Старания Джека всё-таки окупились: лицо Янто разгладила слабая, но естественная, улыбка.
— Перестань, — отпустил он. «Мы оба знаем, чем это на самом деле кончится и кто тут действительно непобедимый герой», — хотелось сказать Янто, но не стал — это бы только всё испортило, почём зря.
Поддавшись ласке, он сделал свой маленький шаг навстречу и сложил руки на плечи Джека. А в следующее мгновение уже чувствовал, как цепкие руки Харкнесса приобняли его за талию и стало ещё теснее.
— Ладно, — Джек снова улыбался, и даже в тени ночного мрака было заметно, как его невозможная широкая улыбка плавно приобрела развязный оттенок. — О? Кажется, вот оно.

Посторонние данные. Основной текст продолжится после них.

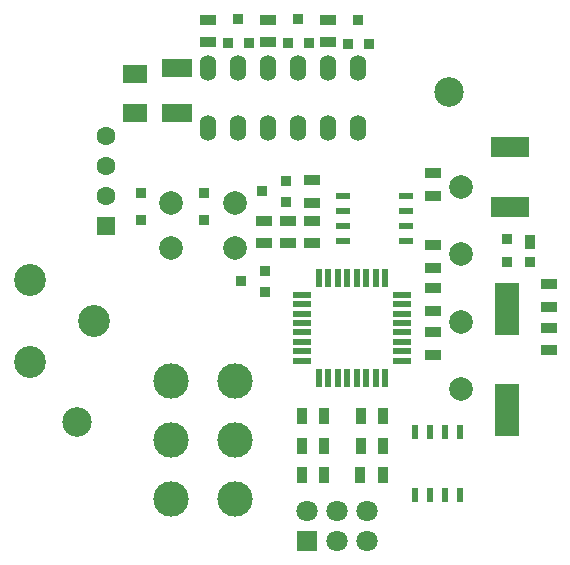
<source format=gbr>
G04 #@! TF.GenerationSoftware,KiCad,Pcbnew,no-vcs-found*
G04 #@! TF.CreationDate,2016-12-03T15:59:49+01:00*
G04 #@! TF.ProjectId,motor_switch_3pole,6D6F746F725F7377697463685F33706F,2*
G04 #@! TF.FileFunction,Soldermask,Bot*
G04 #@! TF.FilePolarity,Negative*
%FSLAX46Y46*%
G04 Gerber Fmt 4.6, Leading zero omitted, Abs format (unit mm)*
G04 Created by KiCad (PCBNEW no-vcs-found) date Sat Dec  3 15:59:49 2016*
%MOMM*%
%LPD*%
G01*
G04 APERTURE LIST*
%ADD10C,0.100000*%
%ADD11C,2.000000*%
%ADD12R,1.600000X0.550000*%
%ADD13R,0.550000X1.600000*%
%ADD14R,0.914400X0.914400*%
%ADD15R,0.508000X1.143000*%
%ADD16R,1.143000X0.508000*%
%ADD17C,3.000000*%
%ADD18R,1.600000X1.600000*%
%ADD19C,1.600000*%
%ADD20R,3.200400X1.780540*%
%ADD21R,1.800000X1.800000*%
%ADD22C,1.800000*%
%ADD23R,1.998980X4.500880*%
%ADD24R,1.397000X0.889000*%
%ADD25R,0.889000X1.397000*%
%ADD26R,2.499360X1.501140*%
%ADD27C,2.700000*%
%ADD28O,1.400000X2.200000*%
%ADD29R,0.850000X1.200000*%
%ADD30R,0.850000X0.850000*%
%ADD31C,0.850000*%
%ADD32C,2.500000*%
%ADD33R,2.032000X1.524000*%
G04 APERTURE END LIST*
D10*
D11*
X114985800Y-92075000D03*
X114985800Y-97790000D03*
X114985800Y-103505000D03*
X114985800Y-109220000D03*
D12*
X110041000Y-101200000D03*
X110041000Y-102000000D03*
X110041000Y-102800000D03*
X110041000Y-103600000D03*
X110041000Y-104400000D03*
X110041000Y-105200000D03*
X110041000Y-106000000D03*
X110041000Y-106800000D03*
D13*
X108591000Y-108250000D03*
X107791000Y-108250000D03*
X106991000Y-108250000D03*
X106191000Y-108250000D03*
X105391000Y-108250000D03*
X104591000Y-108250000D03*
X103791000Y-108250000D03*
X102991000Y-108250000D03*
D12*
X101541000Y-106800000D03*
X101541000Y-106000000D03*
X101541000Y-105200000D03*
X101541000Y-104400000D03*
X101541000Y-103600000D03*
X101541000Y-102800000D03*
X101541000Y-102000000D03*
X101541000Y-101200000D03*
D13*
X102991000Y-99750000D03*
X103791000Y-99750000D03*
X104591000Y-99750000D03*
X105391000Y-99750000D03*
X106191000Y-99750000D03*
X106991000Y-99750000D03*
X107791000Y-99750000D03*
X108591000Y-99750000D03*
D14*
X87884000Y-92549980D03*
X87884000Y-94902020D03*
X93218000Y-92549980D03*
X93218000Y-94902020D03*
D15*
X111095000Y-118167000D03*
X111095000Y-112833000D03*
X112365000Y-118167000D03*
X113635000Y-118167000D03*
X114905000Y-118167000D03*
X112365000Y-112833000D03*
X113635000Y-112833000D03*
X114905000Y-112833000D03*
D16*
X110363000Y-96647000D03*
X105029000Y-96647000D03*
X110363000Y-95377000D03*
X110363000Y-94107000D03*
X110363000Y-92837000D03*
X105029000Y-95377000D03*
X105029000Y-94107000D03*
X105029000Y-92837000D03*
D11*
X95885000Y-93472000D03*
X95885000Y-97222000D03*
D17*
X95885000Y-108472000D03*
X95885000Y-113472000D03*
X95885000Y-118472000D03*
D11*
X90424000Y-93472000D03*
X90424000Y-97222000D03*
D17*
X90424000Y-108472000D03*
X90424000Y-113472000D03*
X90424000Y-118472000D03*
D18*
X84963000Y-95377000D03*
D19*
X84963000Y-92837000D03*
X84963000Y-90297000D03*
X84963000Y-87757000D03*
D14*
X100203000Y-93345000D03*
X100203000Y-91567000D03*
X98171000Y-92456000D03*
X98425000Y-100965000D03*
X98425000Y-99187000D03*
X96393000Y-100076000D03*
D20*
X119126000Y-88734900D03*
X119126000Y-93738700D03*
D21*
X101981000Y-122047000D03*
D22*
X101981000Y-119507000D03*
X104521000Y-122047000D03*
X104521000Y-119507000D03*
X107061000Y-122047000D03*
X107061000Y-119507000D03*
D23*
X118935500Y-102435660D03*
X118935500Y-110934500D03*
D24*
X100330000Y-94932500D03*
X100330000Y-96837500D03*
X98298000Y-96837500D03*
X98298000Y-94932500D03*
X102362000Y-94932500D03*
X102362000Y-96837500D03*
X93599000Y-77914500D03*
X93599000Y-79819500D03*
X98679000Y-77914500D03*
X98679000Y-79819500D03*
X103759000Y-77914500D03*
X103759000Y-79819500D03*
D25*
X106547500Y-111500000D03*
X108452500Y-111500000D03*
X101547500Y-111500000D03*
X103452500Y-111500000D03*
X101547500Y-116500000D03*
X103452500Y-116500000D03*
X101547500Y-114000000D03*
X103452500Y-114000000D03*
X106547500Y-114000000D03*
X108452500Y-114000000D03*
D24*
X112649000Y-102552500D03*
X112649000Y-100647500D03*
X102362000Y-93408500D03*
X102362000Y-91503500D03*
X112649000Y-106299000D03*
X112649000Y-104394000D03*
D25*
X106500000Y-116500000D03*
X108405000Y-116500000D03*
D24*
X122428000Y-102235000D03*
X122428000Y-100330000D03*
X122428000Y-105918000D03*
X122428000Y-104013000D03*
X112649000Y-98933000D03*
X112649000Y-97028000D03*
X112649000Y-92837000D03*
X112649000Y-90932000D03*
D26*
X90932000Y-85852000D03*
X90932000Y-82042000D03*
D14*
X95250000Y-79883000D03*
X97028000Y-79883000D03*
X96139000Y-77851000D03*
X100330000Y-79883000D03*
X102108000Y-79883000D03*
X101219000Y-77851000D03*
X105410000Y-80010000D03*
X107188000Y-80010000D03*
X106299000Y-77978000D03*
D27*
X78486000Y-106934000D03*
X78486000Y-99934000D03*
X83986000Y-103434000D03*
D28*
X96139000Y-82042000D03*
X93599000Y-82042000D03*
X98679000Y-82042000D03*
X101219000Y-82042000D03*
X103759000Y-82042000D03*
X106299000Y-82042000D03*
X93599000Y-87122000D03*
X96139000Y-87122000D03*
X98679000Y-87122000D03*
X101219000Y-87122000D03*
X103759000Y-87122000D03*
X106299000Y-87122000D03*
D29*
X120838000Y-96702880D03*
D30*
X120838000Y-98422500D03*
X118938000Y-98422500D03*
D31*
X118938000Y-96522500D03*
D10*
G36*
X118513000Y-96097500D02*
X119363000Y-96097500D01*
X119363000Y-96947500D01*
X118513000Y-96947500D01*
X118513000Y-96097500D01*
X118513000Y-96097500D01*
G37*
D32*
X82500000Y-112000000D03*
X114000000Y-84000000D03*
D33*
X87376000Y-82550000D03*
X87376000Y-85852000D03*
M02*

</source>
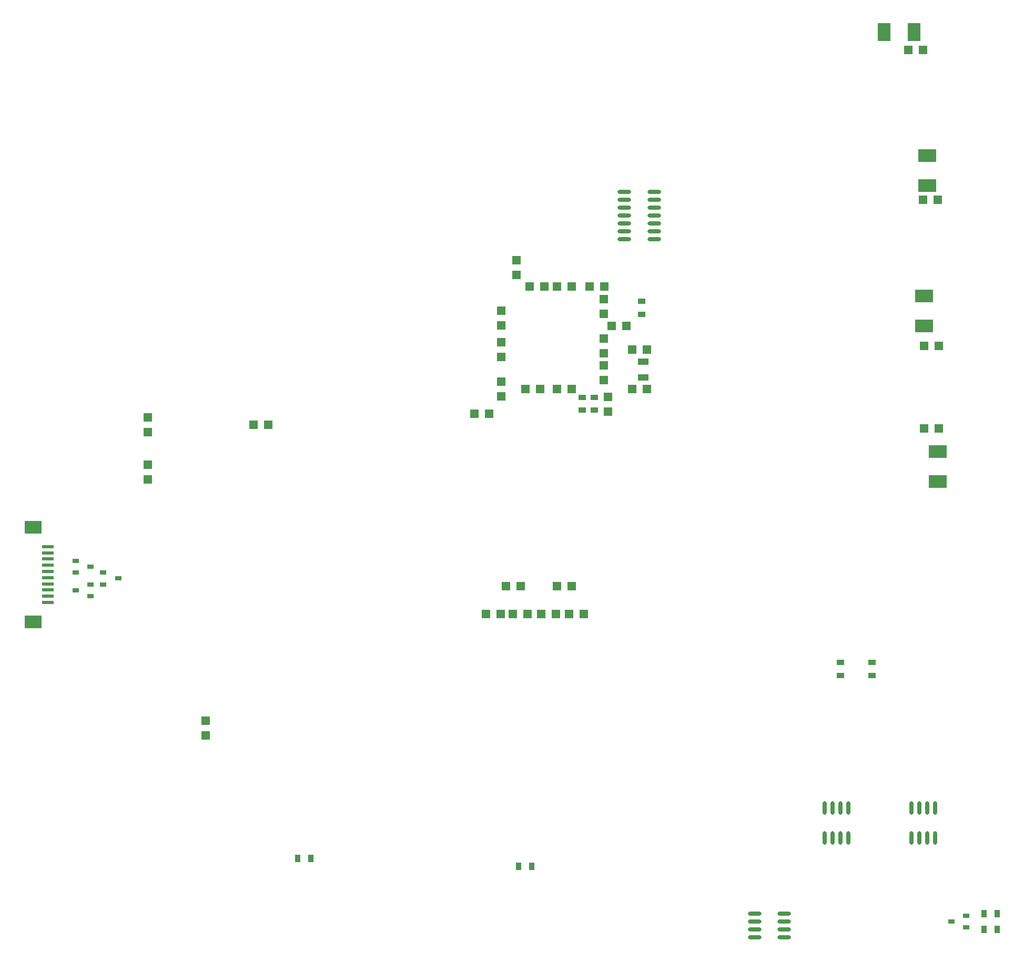
<source format=gbp>
G04 Layer_Color=128*
%FSLAX24Y24*%
%MOIN*%
G70*
G01*
G75*
%ADD10O,0.0236X0.0866*%
%ADD12R,0.0571X0.0532*%
%ADD14R,0.0335X0.0512*%
%ADD19R,0.0532X0.0571*%
%ADD21R,0.0512X0.0335*%
%ADD25R,0.0827X0.1177*%
%ADD27R,0.0394X0.0276*%
%ADD33O,0.0866X0.0236*%
%ADD118R,0.1177X0.0827*%
%ADD119R,0.1102X0.0827*%
%ADD120R,0.0748X0.0236*%
%ADD121R,0.0709X0.0394*%
D10*
X53750Y4445D02*
D03*
X54250D02*
D03*
X54750D02*
D03*
X55250D02*
D03*
X53750Y2555D02*
D03*
X54250D02*
D03*
X54750D02*
D03*
X55250D02*
D03*
X48250Y4445D02*
D03*
X48750D02*
D03*
X49250D02*
D03*
X49750D02*
D03*
X48250Y2555D02*
D03*
X48750D02*
D03*
X49250D02*
D03*
X49750D02*
D03*
D12*
X27750Y30537D02*
D03*
Y31463D02*
D03*
X34500Y29587D02*
D03*
Y30513D02*
D03*
X34250Y31587D02*
D03*
Y32513D02*
D03*
Y33287D02*
D03*
Y34213D02*
D03*
Y35787D02*
D03*
Y36713D02*
D03*
X28700Y39163D02*
D03*
Y38237D02*
D03*
X27750Y35037D02*
D03*
Y35963D02*
D03*
X9000Y9037D02*
D03*
Y9963D02*
D03*
X5350Y29213D02*
D03*
Y28287D02*
D03*
Y26213D02*
D03*
Y25287D02*
D03*
X27750Y33963D02*
D03*
Y33037D02*
D03*
D14*
X58337Y-2250D02*
D03*
X59163D02*
D03*
Y-3250D02*
D03*
X58337D02*
D03*
X14837Y1250D02*
D03*
X15663D02*
D03*
X28837Y750D02*
D03*
X29663D02*
D03*
D19*
X54537Y33750D02*
D03*
X55463D02*
D03*
Y28500D02*
D03*
X54537D02*
D03*
X54487Y43000D02*
D03*
X55413D02*
D03*
X54463Y52500D02*
D03*
X53537D02*
D03*
X12037Y28750D02*
D03*
X12963D02*
D03*
X29287Y31000D02*
D03*
X30213D02*
D03*
X32213D02*
D03*
X31287D02*
D03*
X34737Y35000D02*
D03*
X35663D02*
D03*
X34263Y37500D02*
D03*
X33337D02*
D03*
X31287D02*
D03*
X32213D02*
D03*
X30463D02*
D03*
X29537D02*
D03*
X26963Y29450D02*
D03*
X26037D02*
D03*
X26787Y16750D02*
D03*
X27713D02*
D03*
X36037Y33500D02*
D03*
X36963D02*
D03*
X36037Y31000D02*
D03*
X36963D02*
D03*
X28963Y18500D02*
D03*
X28037D02*
D03*
X29413Y16750D02*
D03*
X28487D02*
D03*
X30287D02*
D03*
X31213D02*
D03*
X31287Y18500D02*
D03*
X32213D02*
D03*
X32037Y16750D02*
D03*
X32963D02*
D03*
D21*
X36650Y36563D02*
D03*
Y35737D02*
D03*
X33657Y30490D02*
D03*
Y29663D02*
D03*
X32870Y30490D02*
D03*
Y29663D02*
D03*
X51250Y13663D02*
D03*
Y12837D02*
D03*
X49250Y13663D02*
D03*
Y12837D02*
D03*
D25*
X52003Y53650D02*
D03*
X53897D02*
D03*
D27*
X2528Y18626D02*
D03*
Y19374D02*
D03*
X3472Y19000D02*
D03*
X778Y19376D02*
D03*
Y20124D02*
D03*
X1722Y19750D02*
D03*
X778Y18250D02*
D03*
X1722Y17876D02*
D03*
Y18624D02*
D03*
X56278Y-2750D02*
D03*
X57222Y-3124D02*
D03*
Y-2376D02*
D03*
D33*
X43805Y-3750D02*
D03*
Y-3250D02*
D03*
Y-2750D02*
D03*
Y-2250D02*
D03*
X45695Y-3750D02*
D03*
Y-3250D02*
D03*
Y-2750D02*
D03*
Y-2250D02*
D03*
X35555Y40500D02*
D03*
Y41000D02*
D03*
Y41500D02*
D03*
Y42000D02*
D03*
Y42500D02*
D03*
Y43000D02*
D03*
Y43500D02*
D03*
X37445Y40500D02*
D03*
Y41000D02*
D03*
Y41500D02*
D03*
Y42000D02*
D03*
Y42500D02*
D03*
Y43000D02*
D03*
Y43500D02*
D03*
D118*
X54550Y35003D02*
D03*
Y36897D02*
D03*
X55400Y27047D02*
D03*
Y25153D02*
D03*
X54750Y43903D02*
D03*
Y45797D02*
D03*
D119*
X-1925Y22262D02*
D03*
Y16238D02*
D03*
D120*
X-1000Y17478D02*
D03*
Y17872D02*
D03*
Y18266D02*
D03*
Y18659D02*
D03*
Y19053D02*
D03*
Y19447D02*
D03*
Y19841D02*
D03*
Y20234D02*
D03*
Y20628D02*
D03*
Y21022D02*
D03*
D121*
X36750Y31758D02*
D03*
Y32742D02*
D03*
M02*

</source>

— “Оно” — что? — слегка недоумевая переспросил Янто, запоздало ощутив, как объятие стало на порядок плотнее.
— Наше мгновение, — он наклонился к самому уху партнёра и, размеренно выдохнув, продолжил шёпотом: — Как насчёт того, чтобы остановить его?

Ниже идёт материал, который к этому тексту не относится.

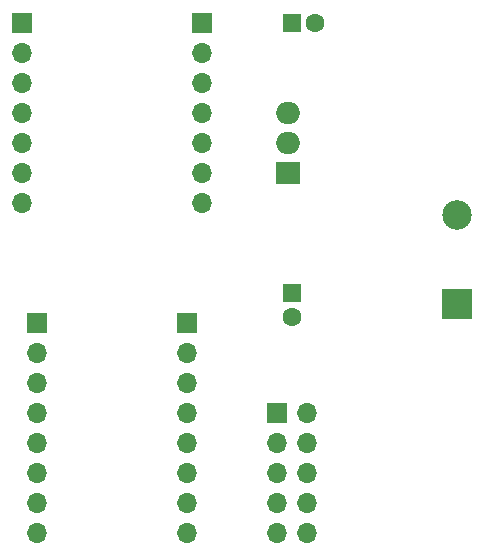
<source format=gbl>
G04 #@! TF.GenerationSoftware,KiCad,Pcbnew,7.0.2*
G04 #@! TF.CreationDate,2023-06-02T09:34:51+02:00*
G04 #@! TF.ProjectId,split_flap,73706c69-745f-4666-9c61-702e6b696361,rev?*
G04 #@! TF.SameCoordinates,Original*
G04 #@! TF.FileFunction,Copper,L2,Bot*
G04 #@! TF.FilePolarity,Positive*
%FSLAX46Y46*%
G04 Gerber Fmt 4.6, Leading zero omitted, Abs format (unit mm)*
G04 Created by KiCad (PCBNEW 7.0.2) date 2023-06-02 09:34:51*
%MOMM*%
%LPD*%
G01*
G04 APERTURE LIST*
G04 #@! TA.AperFunction,ComponentPad*
%ADD10R,1.700000X1.700000*%
G04 #@! TD*
G04 #@! TA.AperFunction,ComponentPad*
%ADD11O,1.700000X1.700000*%
G04 #@! TD*
G04 #@! TA.AperFunction,ComponentPad*
%ADD12R,2.500000X2.500000*%
G04 #@! TD*
G04 #@! TA.AperFunction,ComponentPad*
%ADD13C,2.500000*%
G04 #@! TD*
G04 #@! TA.AperFunction,ComponentPad*
%ADD14R,1.600000X1.600000*%
G04 #@! TD*
G04 #@! TA.AperFunction,ComponentPad*
%ADD15C,1.600000*%
G04 #@! TD*
G04 #@! TA.AperFunction,ComponentPad*
%ADD16R,2.000000X1.905000*%
G04 #@! TD*
G04 #@! TA.AperFunction,ComponentPad*
%ADD17O,2.000000X1.905000*%
G04 #@! TD*
G04 APERTURE END LIST*
D10*
X76200000Y-71120000D03*
D11*
X76200000Y-73660000D03*
X76200000Y-76200000D03*
X76200000Y-78740000D03*
X76200000Y-81280000D03*
X76200000Y-83820000D03*
X76200000Y-86360000D03*
X76200000Y-88900000D03*
D12*
X111760000Y-69500000D03*
D13*
X111760000Y-62000000D03*
D14*
X97790000Y-45720000D03*
D15*
X99790000Y-45720000D03*
D14*
X97790000Y-68600000D03*
D15*
X97790000Y-70600000D03*
D16*
X97465000Y-58420000D03*
D17*
X97465000Y-55880000D03*
X97465000Y-53340000D03*
D10*
X96520000Y-78740000D03*
D11*
X99060000Y-78740000D03*
X96520000Y-81280000D03*
X99060000Y-81280000D03*
X96520000Y-83820000D03*
X99060000Y-83820000D03*
X96520000Y-86360000D03*
X99060000Y-86360000D03*
X96520000Y-88900000D03*
X99060000Y-88900000D03*
D10*
X88900000Y-71120000D03*
D11*
X88900000Y-73660000D03*
X88900000Y-76200000D03*
X88900000Y-78740000D03*
X88900000Y-81280000D03*
X88900000Y-83820000D03*
X88900000Y-86360000D03*
X88900000Y-88900000D03*
D10*
X74930000Y-45720000D03*
D11*
X74930000Y-48260000D03*
X74930000Y-50800000D03*
X74930000Y-53340000D03*
X74930000Y-55880000D03*
X74930000Y-58420000D03*
X74930000Y-60960000D03*
D10*
X90170000Y-45720000D03*
D11*
X90170000Y-48260000D03*
X90170000Y-50800000D03*
X90170000Y-53340000D03*
X90170000Y-55880000D03*
X90170000Y-58420000D03*
X90170000Y-60960000D03*
M02*

</source>
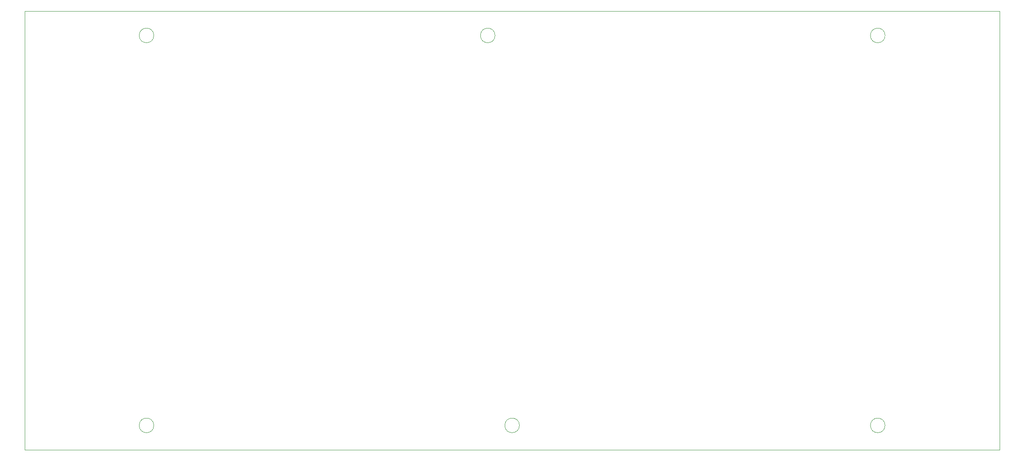
<source format=gbr>
G04 #@! TF.FileFunction,Profile,NP*
%FSLAX46Y46*%
G04 Gerber Fmt 4.6, Leading zero omitted, Abs format (unit mm)*
G04 Created by KiCad (PCBNEW 4.0.1-stable) date 12/11/2016 23:05:32*
%MOMM*%
G01*
G04 APERTURE LIST*
%ADD10C,0.100000*%
G04 APERTURE END LIST*
D10*
X101500000Y5000000D02*
G75*
G03X101500000Y5000000I-1500000J0D01*
G01*
X96500000Y85000000D02*
G75*
G03X96500000Y85000000I-1500000J0D01*
G01*
X176500000Y85000000D02*
G75*
G03X176500000Y85000000I-1500000J0D01*
G01*
X176500000Y5000000D02*
G75*
G03X176500000Y5000000I-1500000J0D01*
G01*
X26500000Y5000000D02*
G75*
G03X26500000Y5000000I-1500000J0D01*
G01*
X26500000Y85000000D02*
G75*
G03X26500000Y85000000I-1500000J0D01*
G01*
X200000000Y90000000D02*
X0Y90000000D01*
X200000000Y0D02*
X200000000Y90000000D01*
X0Y0D02*
X200000000Y0D01*
X0Y90000000D02*
X0Y0D01*
M02*

</source>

Дыхание тёплой волной легло на ухо; Янто, невольно вздрогнув оттого, как крупные мурашки пробежали по всему телу, чуть было не выругался: в определённые моменты, подобные настоящему, он ненавидел, когда Харкнесс использовал этот приём, потому что после, согласно неизменно повторявшемуся сценарию, спадали все остатки его, Джонса, обороны, и он неизбежно падал в объятие греха.
— Что ты… — стараясь не подавать признаков внутренней борьбы с собой и резко разросшимся желанием, Янто усмехнулся. — Серьёзно, Джек? Сейчас?

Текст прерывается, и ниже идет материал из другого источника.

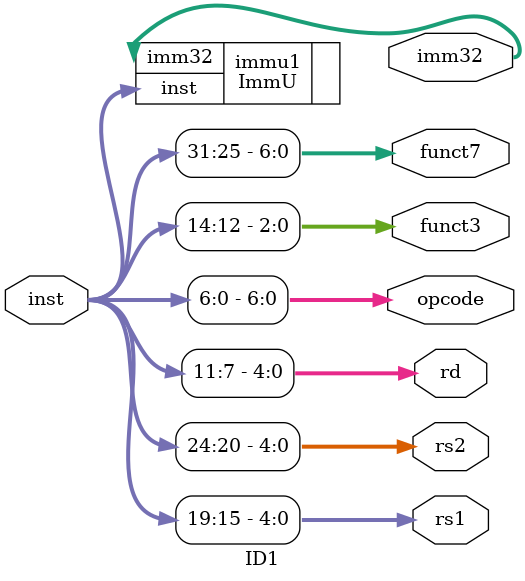
<source format=v>
`include "./ImmU.v"

module ID1 (
    input[31:0] inst,
    output reg[4:0] rs1,
    output reg[4:0] rs2,
    output reg[4:0] rd,
    output reg[6:0] opcode,
    output reg[2:0] funct3,
    output reg[6:0] funct7,
    output [31:0] imm32
);
    ImmU immu1(.inst(inst),.imm32(imm32));
    always @(*) begin
        {funct7,rs2,rs1,funct3,rd,opcode}<=inst;
    end
    
endmodule

</source>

— Но ведь ты сам сказал, что лучше не упускать момент. А миру всегда грозит опасность. Зачем терять время понапрасну?
Конечно же, Джек подмечал каждую деталь его настроения. Ухмыльнувшись, он опустил руки с талии на поясницу — неторопливым разглаживающим движением. Почувствовав это и успешно сдержав громкое возмущение о легкомысленности, хаотично налетавшей на капитана Харкнесса, Янто продолжал формально сопротивляться.
— Стоит ли мне ждать, что ты снова сорвёшься с места в самый неподходящий момент?
— О, нет. Обещаю — нет.
— Обещаешь.
— Эй. Я знаю, что поступил некрасиво, сбежав вот так днём. В чём искренне раскаиваюсь, правда, — Джек опустился ещё чуть ниже, невесомо касаясь губами чувствительной бледной кожи, и оставил затяжной поцелуй под челюстью. — И хочу отыскать способ загладить свою вину. Где-то здесь…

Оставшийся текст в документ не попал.